Introduction
Maternal and neonatal mortality rates in Mozambique are high: 451.6 maternal deaths per 100.000 live births (2017).1 In primary healthcare centres, death occurs more frequently within the first 2 hours of the pregnant woman reaching the hospital, highlighting the precarious conditions and women’s late arrival to the health centre (HC).2
In Mozambique, the major determinants leading to maternal and neonatal deaths are the low use of family planning (FP), adolescent pregnancies, shortage of qualified personnel in the HC, poor quality and quantity of materials and equipment, low-quality care, deficiency in referral system, long travel distances to the HC, lack of transportation, poor communication between health professionals (HP) and the community, and gender issues such as the low decision-making power of women and low literacy levels.3 4
To have healthy women and children, access to and use of FP are essential. Early and unintended pregnancy among adolescent girls is influenced by contextual factors at the individual, interpersonal, community and societal levels. It is also associated with adverse health, along with educational, social and economic outcomes that impose a substantial burden on the economies and health systems of developing countries.5 Achieving universal access to FP would have one of the highest cost-benefit ratios among the many policy options for development.6 There are evidence-based successful programme approaches such as enhancing the acceptability of avoiding, delaying, spacing and limiting childbearing and improving the understanding of contraceptive methods and sexual and reproductive health (SRH).7 That is why FP is a priority in the 5-year government plan and in the Ministry of Health’s strategic health sector plan for 2014–2019.8
To make informed decisions about sexuality and reproduction, individuals need access to good quality, evidence-based and comprehensive information on sexuality and SRH, including effective contraceptive methods. This requires counselling on SRH by trained personnel and the provision of comprehensive sexuality education, provided both within and outside schools. This education must be scientifically accurate, gender sensitive, free of prejudice and discrimination, and adapted to young people’s level of maturity to enable them to deal with their sexuality in a positive and a responsible way.9
Therefore, the Health Sciences Faculty (HSF) of Lúrio University (UniLúrio) and the University of Saskatchewan conducted this research.

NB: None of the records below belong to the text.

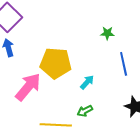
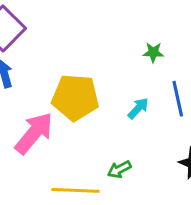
cyan arrow: (87, 82) -> (138, 108), moved

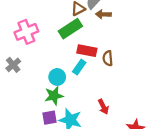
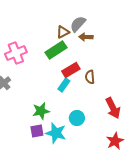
red rectangle: (87, 51) -> (71, 70), turned -42
cyan circle: (57, 77) -> (77, 118), moved
red arrow: (103, 107) -> (113, 108), moved, size x1.5

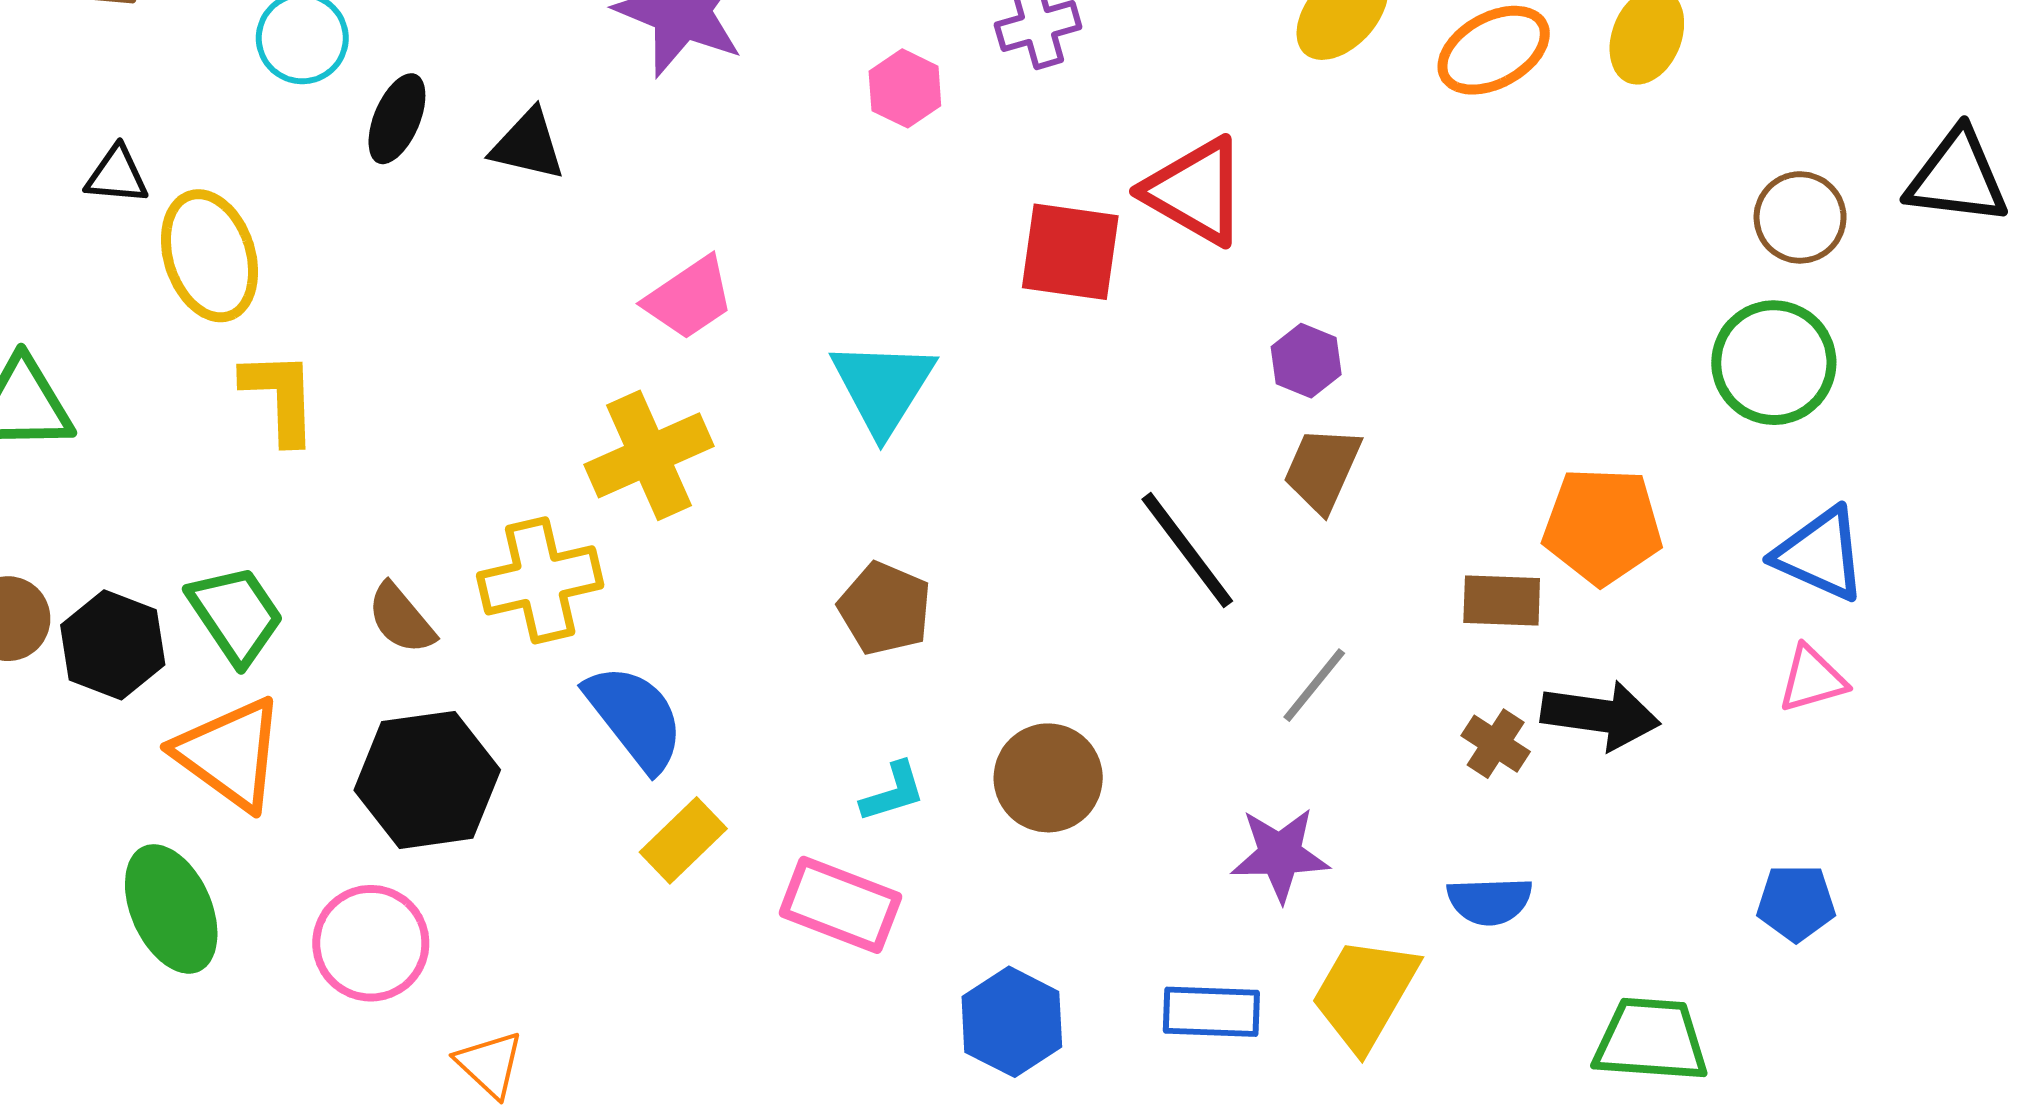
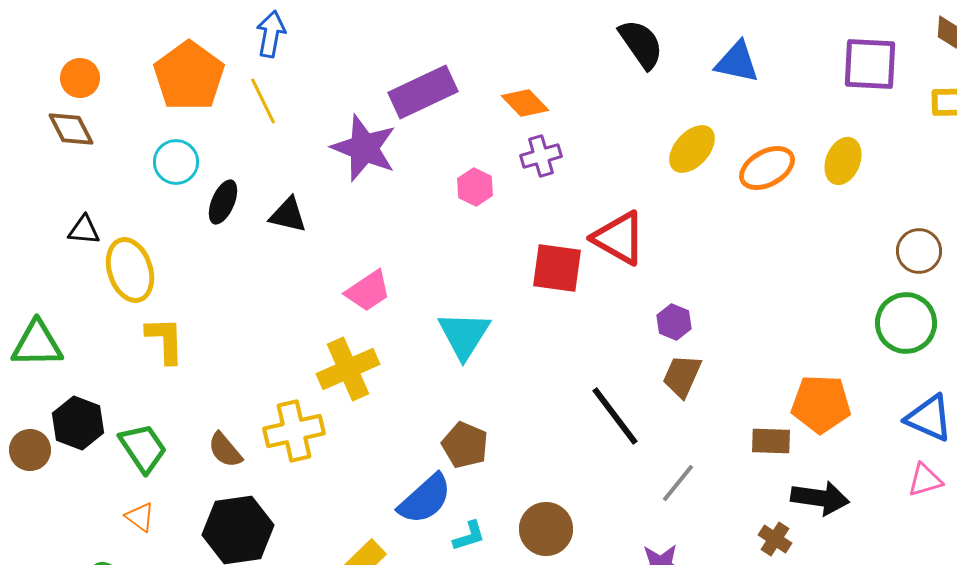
black hexagon: (113, 645) -> (78, 423), moved
blue semicircle: (635, 717) -> (425, 499), moved, turned 86
brown cross: (1496, 744) -> (775, 539), moved
orange triangle: (230, 754) -> (140, 517), size x0.5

It is part of an intermediate planned evaluation of an implementation research project on maternal and new-born health in Nampula, Mozambique, named Alert Community to Prepared Hospital Care Continuum (ACPH). Project activities target community participation and education, HP training and antenatal and maternity technological improvements. The baseline study showed a low knowledge level of SRH in the Natikiri community and low use and practice of FP.10 Therefore, one strategy of this project is to share key maternal and child health (MCH) messages (FP is beneficial and important and attend at least four prenatal consultations; institutional delivery is beneficial and important and attend two postnatal visits), using a media campaign and trained community volunteers.
The aim of this study is to evaluate the impact of MCH messages on the adolescent and adult community members in Natikiri. We planned to do this by surveying the local population, regarding the perceptions, attitudes and practice of adolescents and adults around FP as well as their knowledge about project key messages as listed above.